Das Urheberrecht hat die Aufgabe, denjenigen, der ein Werk erschaffen hat, zu schützen. Egal, ob es sich um ein Bild, eine Skulptur, einen Film, ein Musikstück oder eine Fotografie handelt – geschützte Werke dürfen nicht ohne die Zustimmung des Urhebers verwendet werden. Das gilt allerdings nicht bis in alle Ewigkeit, denn 70 Jahre nach dem Tod des Urhebers erlischt das Urheberrecht und die Werke werden gemeinfrei, dürfen also auch ohne Einverständnis verwendet werden.

Was ist passiert?

Das klingt erst einmal ziemlich eindeutig und unkompliziert. Ist es aber – wie so oft, wenn Richter und Anwälte ins Spiel kommen – nicht. Das musste auch eine Fotografin feststellen, die im Mannheimer Reiss-Engelhorn-Museum mehrere dort ausgestellte Kunstobjekte fotografiert und außerdem einige im Museumskatalog abgebildete Fotografien von anderen Kunstobjekten eingescannt hatte. Anschließend hat sie die Bilder in die mit Wikipedia verknüpfte Datenbank Wikimedia Commons hochgeladen. Dort veröffentlichte Bilder dürfen von den Nutzern kostenlos und ohne Erlaubnis verwendet werden, wenn die jeweils gültige Lizenz (hierbei kann es sich beispielsweise um eine sogenannte Creative Commons-Lizenz handeln) eingehalten wird. Mit dieser Veröffentlichung in Wikimedia war das Museum allerdings nicht einverstanden. Es reichte Klage ein – und bekam vor allen beschrittenen Instanzen (bis hin zum BGH) Recht.

Fotografieren im Museum

Aber halt – haben wir nicht gerade festgestellt, dass das Urheberrecht 70 Jahre nach dem Tod des Urhebers erlischt und die Werke in die Gemeinfreiheit übergehen? Schließlich waren alle der auf den Fotografien und Scans abgebildeten Kunstobjekte aus diesem Grund bereits gemeinfrei. Wo lag also das Problem?

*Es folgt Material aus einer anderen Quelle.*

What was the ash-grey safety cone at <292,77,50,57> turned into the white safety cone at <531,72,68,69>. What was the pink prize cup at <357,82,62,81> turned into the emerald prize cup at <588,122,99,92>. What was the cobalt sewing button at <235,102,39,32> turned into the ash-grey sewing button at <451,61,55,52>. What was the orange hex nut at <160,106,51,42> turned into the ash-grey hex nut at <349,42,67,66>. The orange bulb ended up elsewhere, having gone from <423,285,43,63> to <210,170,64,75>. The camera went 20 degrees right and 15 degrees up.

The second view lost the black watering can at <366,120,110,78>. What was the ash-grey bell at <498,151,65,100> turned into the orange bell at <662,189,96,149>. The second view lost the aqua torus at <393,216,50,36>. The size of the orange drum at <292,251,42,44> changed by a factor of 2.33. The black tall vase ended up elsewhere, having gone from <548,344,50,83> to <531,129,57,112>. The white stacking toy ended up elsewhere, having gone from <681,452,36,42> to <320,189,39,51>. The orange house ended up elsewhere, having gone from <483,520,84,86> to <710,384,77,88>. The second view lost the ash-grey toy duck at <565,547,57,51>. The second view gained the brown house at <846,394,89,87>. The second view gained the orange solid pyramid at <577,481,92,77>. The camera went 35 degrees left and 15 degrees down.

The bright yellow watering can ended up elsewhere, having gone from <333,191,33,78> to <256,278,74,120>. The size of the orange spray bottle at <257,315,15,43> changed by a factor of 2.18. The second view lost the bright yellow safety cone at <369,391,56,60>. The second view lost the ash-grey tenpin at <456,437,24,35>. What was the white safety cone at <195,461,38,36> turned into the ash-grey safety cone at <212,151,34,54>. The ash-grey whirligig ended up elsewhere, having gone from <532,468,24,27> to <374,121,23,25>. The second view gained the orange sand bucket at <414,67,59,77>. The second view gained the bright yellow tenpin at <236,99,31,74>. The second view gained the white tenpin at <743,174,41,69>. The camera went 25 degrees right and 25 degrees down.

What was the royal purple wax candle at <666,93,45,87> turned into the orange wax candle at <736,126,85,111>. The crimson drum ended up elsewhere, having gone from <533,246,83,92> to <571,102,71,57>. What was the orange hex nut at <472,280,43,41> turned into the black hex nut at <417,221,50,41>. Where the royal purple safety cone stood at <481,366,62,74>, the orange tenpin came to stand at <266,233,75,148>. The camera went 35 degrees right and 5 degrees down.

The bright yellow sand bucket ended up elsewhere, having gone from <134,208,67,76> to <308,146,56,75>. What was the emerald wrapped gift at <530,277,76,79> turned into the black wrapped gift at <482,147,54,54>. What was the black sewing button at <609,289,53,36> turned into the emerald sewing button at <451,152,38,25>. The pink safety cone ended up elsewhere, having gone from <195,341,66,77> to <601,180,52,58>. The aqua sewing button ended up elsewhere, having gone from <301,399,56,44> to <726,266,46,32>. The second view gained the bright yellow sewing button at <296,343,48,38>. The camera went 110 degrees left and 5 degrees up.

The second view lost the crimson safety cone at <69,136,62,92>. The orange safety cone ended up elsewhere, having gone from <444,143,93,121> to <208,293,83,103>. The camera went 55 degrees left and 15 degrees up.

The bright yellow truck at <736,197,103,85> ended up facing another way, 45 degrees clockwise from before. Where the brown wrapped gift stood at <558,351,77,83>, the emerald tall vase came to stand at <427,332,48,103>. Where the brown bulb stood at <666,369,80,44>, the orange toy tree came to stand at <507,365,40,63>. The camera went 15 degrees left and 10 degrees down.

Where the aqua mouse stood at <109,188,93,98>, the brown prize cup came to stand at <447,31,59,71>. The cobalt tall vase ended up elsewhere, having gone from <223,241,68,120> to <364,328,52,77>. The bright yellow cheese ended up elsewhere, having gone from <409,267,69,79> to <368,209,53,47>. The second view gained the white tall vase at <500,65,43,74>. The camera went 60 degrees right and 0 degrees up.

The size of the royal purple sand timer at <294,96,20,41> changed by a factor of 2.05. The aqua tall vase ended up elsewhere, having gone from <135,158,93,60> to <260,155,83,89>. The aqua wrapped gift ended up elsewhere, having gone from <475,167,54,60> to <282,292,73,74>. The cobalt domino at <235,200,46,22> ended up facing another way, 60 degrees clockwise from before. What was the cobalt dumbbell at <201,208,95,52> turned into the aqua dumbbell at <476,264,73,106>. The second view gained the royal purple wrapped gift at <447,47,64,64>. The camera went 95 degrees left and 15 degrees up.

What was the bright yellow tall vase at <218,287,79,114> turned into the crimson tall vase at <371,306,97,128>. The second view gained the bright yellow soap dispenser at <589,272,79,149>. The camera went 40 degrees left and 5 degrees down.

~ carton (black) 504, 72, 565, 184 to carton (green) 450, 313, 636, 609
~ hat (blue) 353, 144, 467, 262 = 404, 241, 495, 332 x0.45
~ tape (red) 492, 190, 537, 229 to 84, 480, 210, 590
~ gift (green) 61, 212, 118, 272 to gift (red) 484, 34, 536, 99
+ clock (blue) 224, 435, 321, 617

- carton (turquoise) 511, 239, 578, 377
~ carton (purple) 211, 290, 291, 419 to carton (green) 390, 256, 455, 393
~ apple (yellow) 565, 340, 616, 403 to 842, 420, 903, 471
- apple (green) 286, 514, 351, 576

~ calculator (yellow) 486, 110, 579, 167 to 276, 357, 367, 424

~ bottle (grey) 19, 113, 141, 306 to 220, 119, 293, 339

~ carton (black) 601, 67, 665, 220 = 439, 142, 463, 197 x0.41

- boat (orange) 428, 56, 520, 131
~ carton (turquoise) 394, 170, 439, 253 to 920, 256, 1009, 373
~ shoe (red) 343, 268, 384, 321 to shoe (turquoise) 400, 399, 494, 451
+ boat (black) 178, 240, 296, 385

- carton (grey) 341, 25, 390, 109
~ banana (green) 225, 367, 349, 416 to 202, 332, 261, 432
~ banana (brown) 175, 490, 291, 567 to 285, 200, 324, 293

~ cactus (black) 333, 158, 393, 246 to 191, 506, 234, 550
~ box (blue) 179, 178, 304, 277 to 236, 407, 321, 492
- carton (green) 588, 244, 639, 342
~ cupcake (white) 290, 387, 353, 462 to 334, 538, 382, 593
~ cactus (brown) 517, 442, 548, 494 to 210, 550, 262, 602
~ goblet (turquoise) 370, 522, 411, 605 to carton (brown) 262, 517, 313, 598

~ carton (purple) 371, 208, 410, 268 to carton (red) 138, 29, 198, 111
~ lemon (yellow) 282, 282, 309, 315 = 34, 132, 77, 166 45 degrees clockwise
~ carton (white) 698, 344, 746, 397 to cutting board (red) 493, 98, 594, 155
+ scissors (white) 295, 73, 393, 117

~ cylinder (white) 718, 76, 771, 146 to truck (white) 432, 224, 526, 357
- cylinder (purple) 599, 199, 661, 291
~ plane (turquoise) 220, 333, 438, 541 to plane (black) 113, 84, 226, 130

Verwendung nicht selbst erstellter Fotografien

In Hinblick auf die eingescannten Fotografien aus der 1992 veröffentlichten Publikation entschied der BGH, dass die exakte Fotografie eines Gemäldes eigenständigen Schutz als Lichtbild nach § 72 Abs. 1 UrhG genieße. Dem stehe auch die grundsätzliche Gemeinfreiheit des abgebildeten Kunstwerkes nicht entgegen, denn § 72 UrhG hindere die Allgemeinheit lediglich an der Vervielfältigung des konkreten Bildes des gemeinfreien Werkes. Trotz Gemeinfreiheit des abgebildeten Kunstobjektes kommt der hiervon angefertigten Fotografie folglich ein selbstständiger Schutz über § 72 UrhG zu.

Verwendung selbst erstellter Fotografien

Aber wo liegt das Problem bei der Vervielfältigung eigener Fotografien eines gemeinfreien Werkes? Im vorliegenden Fall stehen die fotografierten Gegenstände im Eigentum des Museums. Das hat mit dem Urheberrecht nichts zu tun, sondern lediglich damit, dass das Museum die Kunstobjekte irgendwann von irgendwem gekauft, geschenkt oder gespendet bekommen hat. Das Eigentum an den Kunstobjekten führt, so die Gerichte, dazu, dass das Museum bzw. dessen Mitarbeiter selbst entscheiden dürfen, ob das Fotografieren in ihren Räumlichkeiten erlaubt ist oder nicht. Wie in den meisten Museen üblich, hatte sich das Reiss-Engelhorn-Museum ausdrücklich gegen eine solche Erlaubnis entschieden. Vielmehr befanden sich an verschiedensten Stellen im Museum deutlich sichtbare Piktogramme die eine durchgestrichene Kamera zeigten. Diese Entscheidung des Museumsbetreibers ist nach Ansicht des BGH – trotz Gemeinfreiheit der Werke – auch nicht rechtlich zu beanstanden. Vielmehr obliegt diesem das Hausrecht, sodass er entscheiden kann, ob das Fotografieren der im Museum befindlichen Kunstwerke erlaubt ist oder nicht.

Was sollte man also beachten?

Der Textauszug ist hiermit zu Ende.